People photos with keypoints:
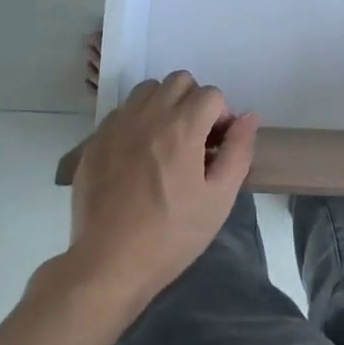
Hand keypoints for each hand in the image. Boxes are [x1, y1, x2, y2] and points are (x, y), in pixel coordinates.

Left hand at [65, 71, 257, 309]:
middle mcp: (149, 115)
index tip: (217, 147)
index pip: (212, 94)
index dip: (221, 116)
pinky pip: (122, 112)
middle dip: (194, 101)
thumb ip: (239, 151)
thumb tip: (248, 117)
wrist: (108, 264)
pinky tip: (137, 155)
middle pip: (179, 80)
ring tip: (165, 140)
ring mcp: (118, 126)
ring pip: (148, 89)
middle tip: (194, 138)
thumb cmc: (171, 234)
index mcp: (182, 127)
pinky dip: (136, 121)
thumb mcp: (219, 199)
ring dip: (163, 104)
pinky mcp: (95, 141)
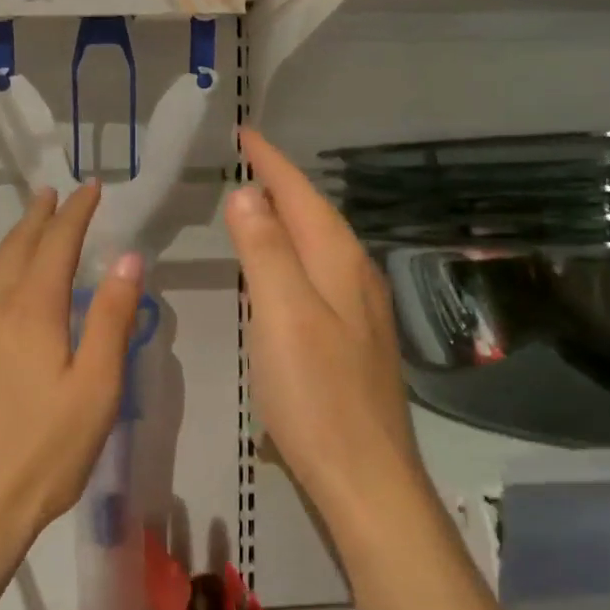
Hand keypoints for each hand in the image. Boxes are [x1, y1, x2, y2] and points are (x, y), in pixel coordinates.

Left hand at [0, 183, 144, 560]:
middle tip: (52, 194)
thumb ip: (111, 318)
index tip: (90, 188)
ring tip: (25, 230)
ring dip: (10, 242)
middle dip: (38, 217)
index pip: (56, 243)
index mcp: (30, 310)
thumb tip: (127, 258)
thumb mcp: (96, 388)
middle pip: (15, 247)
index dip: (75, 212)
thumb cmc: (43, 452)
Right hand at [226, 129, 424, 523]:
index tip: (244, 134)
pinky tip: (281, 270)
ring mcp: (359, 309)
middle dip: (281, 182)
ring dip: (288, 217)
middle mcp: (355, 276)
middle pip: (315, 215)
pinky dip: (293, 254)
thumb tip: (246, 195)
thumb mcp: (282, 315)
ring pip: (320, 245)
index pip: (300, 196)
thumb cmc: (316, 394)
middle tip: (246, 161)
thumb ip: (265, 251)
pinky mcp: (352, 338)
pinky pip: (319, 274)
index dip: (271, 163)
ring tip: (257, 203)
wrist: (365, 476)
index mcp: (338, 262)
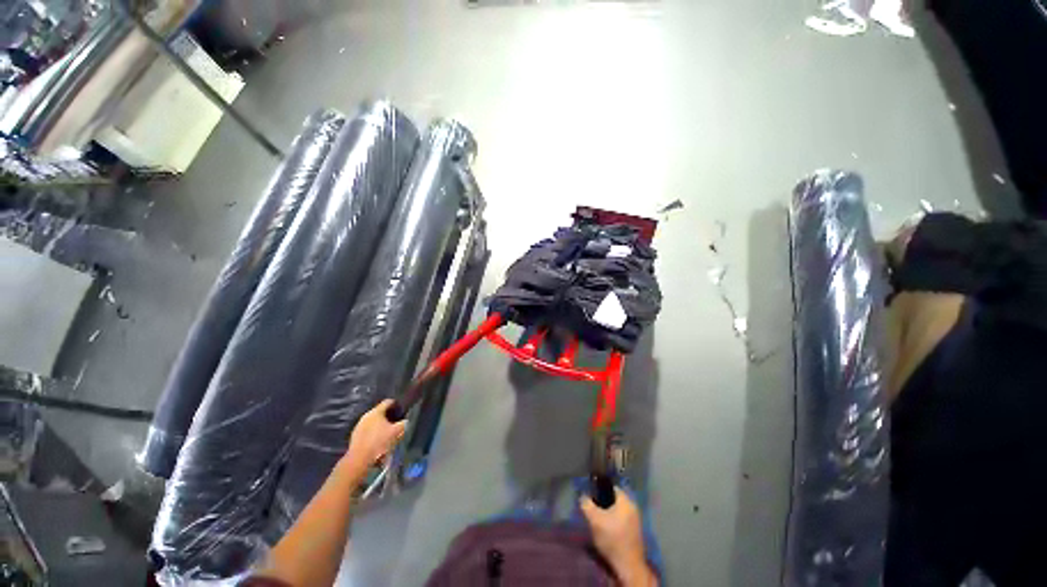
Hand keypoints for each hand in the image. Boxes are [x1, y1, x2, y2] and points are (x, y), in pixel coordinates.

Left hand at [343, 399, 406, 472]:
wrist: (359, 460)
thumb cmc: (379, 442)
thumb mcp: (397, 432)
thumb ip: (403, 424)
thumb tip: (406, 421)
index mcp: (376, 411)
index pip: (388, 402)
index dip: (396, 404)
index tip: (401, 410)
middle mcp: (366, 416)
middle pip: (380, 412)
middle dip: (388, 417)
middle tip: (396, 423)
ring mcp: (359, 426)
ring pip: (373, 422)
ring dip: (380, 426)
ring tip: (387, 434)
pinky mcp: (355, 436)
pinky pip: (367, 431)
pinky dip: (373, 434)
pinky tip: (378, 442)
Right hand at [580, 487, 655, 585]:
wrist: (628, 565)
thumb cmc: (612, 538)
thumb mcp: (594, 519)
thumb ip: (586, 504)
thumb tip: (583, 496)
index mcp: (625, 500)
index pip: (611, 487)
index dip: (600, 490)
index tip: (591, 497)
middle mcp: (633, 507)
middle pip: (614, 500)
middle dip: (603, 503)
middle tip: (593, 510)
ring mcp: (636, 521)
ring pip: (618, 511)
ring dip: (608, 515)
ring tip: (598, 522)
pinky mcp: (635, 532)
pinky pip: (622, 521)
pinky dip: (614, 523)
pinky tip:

▶ **Task goal**
When you repeat the data, keep it exact and drop every picture.

▶ **Exercise solution**
Hand keypoints for each hand in the image. Boxes are [x1, y1, x2, y2] and points are (x, y), in pixel coordinates.

Left hand at [65, 71, 257, 309]:
middle mcp: (149, 115)
index tip: (217, 147)
index pip: (212, 94)
index dip: (221, 116)
pinky pip: (122, 112)
middle dip: (194, 101)
thumb ip: (239, 151)
thumb tip: (248, 117)
wrist: (108, 264)
pinky tip: (137, 155)
middle pip: (179, 80)
ring tip: (165, 140)
ring mcp: (118, 126)
ring pip: (148, 89)
middle tip: (194, 138)
thumb cmc: (171, 234)
index mcp: (182, 127)
pinky dip: (136, 121)
thumb mcp: (219, 199)
ring dip: (163, 104)
pinky mcp: (95, 141)
Hand keypoints for each hand in the image. Boxes are [x1, y1, x2, y2] and points are (x, y), in pixel coordinates.

Left hand at [0, 183, 144, 560]:
middle tip: (52, 194)
thumb ip: (111, 318)
index tip: (90, 188)
ring tip: (25, 230)
ring dip: (10, 242)
middle dip: (38, 217)
index pip: (56, 243)
index mcp: (30, 310)
thumb tip: (127, 258)
thumb mcp: (96, 388)
middle pip: (15, 247)
index dip: (75, 212)
thumb cmc: (43, 452)
Right hand at [226, 129, 424, 523]:
index tip: (244, 134)
pinky tip: (281, 270)
ring mcp: (359, 309)
middle dip: (281, 182)
ring dip: (288, 217)
middle mcp: (355, 276)
middle pip: (315, 215)
pinky dip: (293, 254)
thumb tip: (246, 195)
thumb mcp: (282, 315)
ring pip: (320, 245)
index pip: (300, 196)
thumb cmc: (316, 394)
middle tip: (246, 161)
thumb ip: (265, 251)
pinky mcp: (352, 338)
pinky pip: (319, 274)
index dip: (271, 163)
ring tip: (257, 203)
wrist: (365, 476)
index mcp: (338, 262)
Hand keypoints for each hand in the image. Boxes are [x1, y1, x2, y2] and points are (x, y), in pixel coordinates.

Left hand at [343, 399, 406, 472]:
wrist: (359, 460)
thumb cmc: (379, 442)
thumb mcp: (397, 432)
thumb ip: (403, 424)
thumb tip: (406, 421)
index mcp: (376, 411)
index pip: (388, 402)
index dip: (396, 404)
index tip: (401, 410)
middle mcp: (366, 416)
middle pip: (380, 412)
middle dip: (388, 417)
middle tip: (396, 423)
ring mcp: (359, 426)
ring pip: (373, 422)
ring dip: (380, 426)
ring tip: (387, 434)
pinky mcp: (355, 436)
pinky pip: (367, 431)
pinky dip: (373, 434)
pinky tip: (378, 442)
Right hand at [580, 487, 655, 585]:
wrist: (628, 565)
thumb cmc: (612, 538)
thumb mcp: (594, 519)
thumb ip: (586, 504)
thumb tip: (583, 496)
index mcp: (625, 500)
index pip: (611, 487)
index dip: (600, 490)
index tip: (591, 497)
middle mcp: (633, 507)
middle pip: (614, 500)
middle dip: (603, 503)
middle tip: (593, 510)
ring mcp: (636, 521)
ring pip: (618, 511)
ring dip: (608, 515)
ring tip: (598, 522)
pinky mcp: (635, 532)
pinky pip: (622, 521)
pinky dip: (614, 523)
pinky tip:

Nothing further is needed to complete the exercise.